Camera geometry data

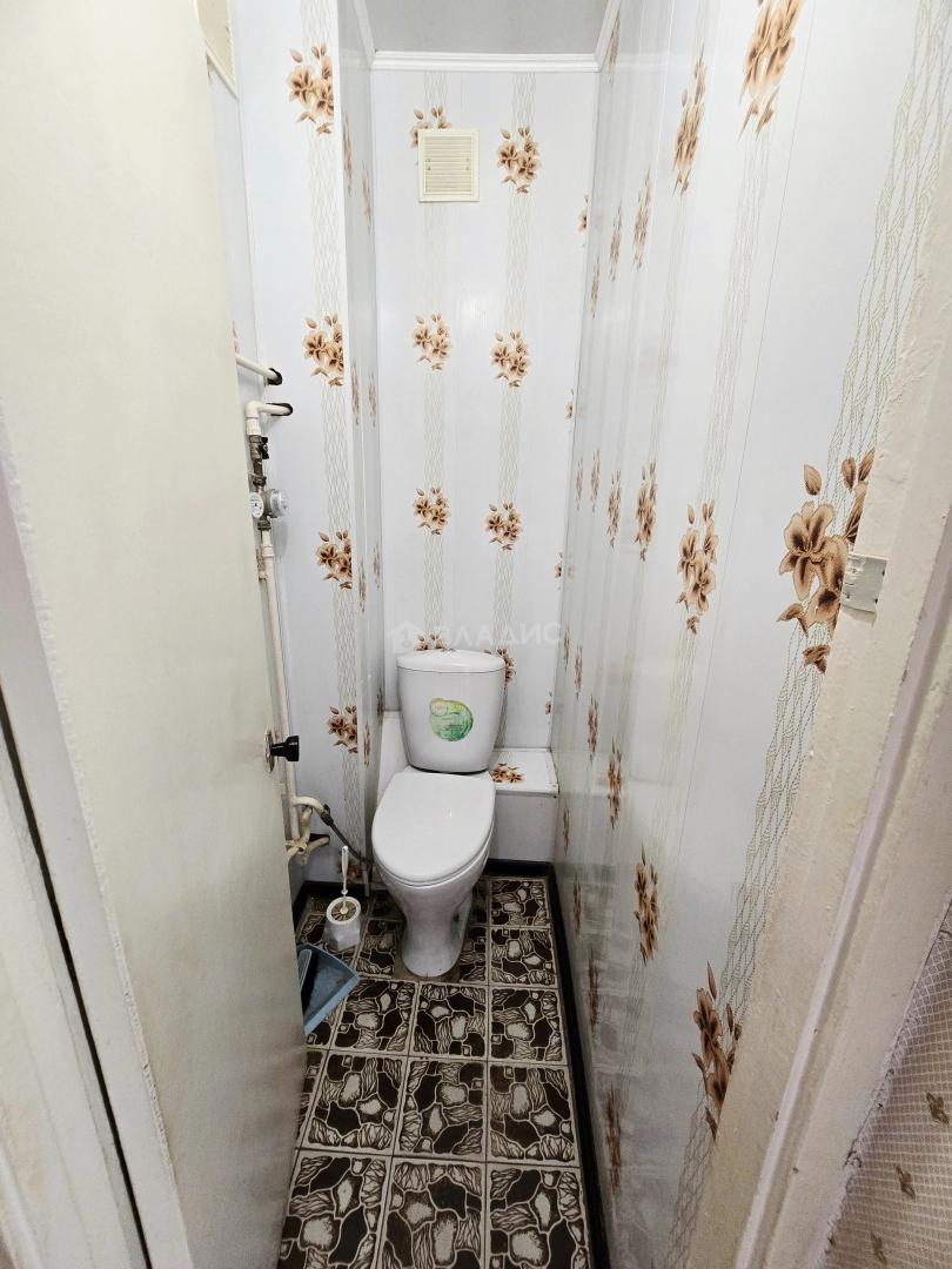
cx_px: 476
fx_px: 477
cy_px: 634
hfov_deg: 89.9
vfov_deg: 106.2
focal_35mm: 13
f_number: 2.2
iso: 320
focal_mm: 2.2
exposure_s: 1/50.3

WHAT IS BEING ASKED
All of the data above should be transcribed verbatim, with pictures omitted.

TASK ANSWER
cx_px: 476
fx_px: 477
cy_px: 634
hfov_deg: 89.9
vfov_deg: 106.2
focal_35mm: 13
f_number: 2.2
iso: 320
focal_mm: 2.2
exposure_s: 1/50.3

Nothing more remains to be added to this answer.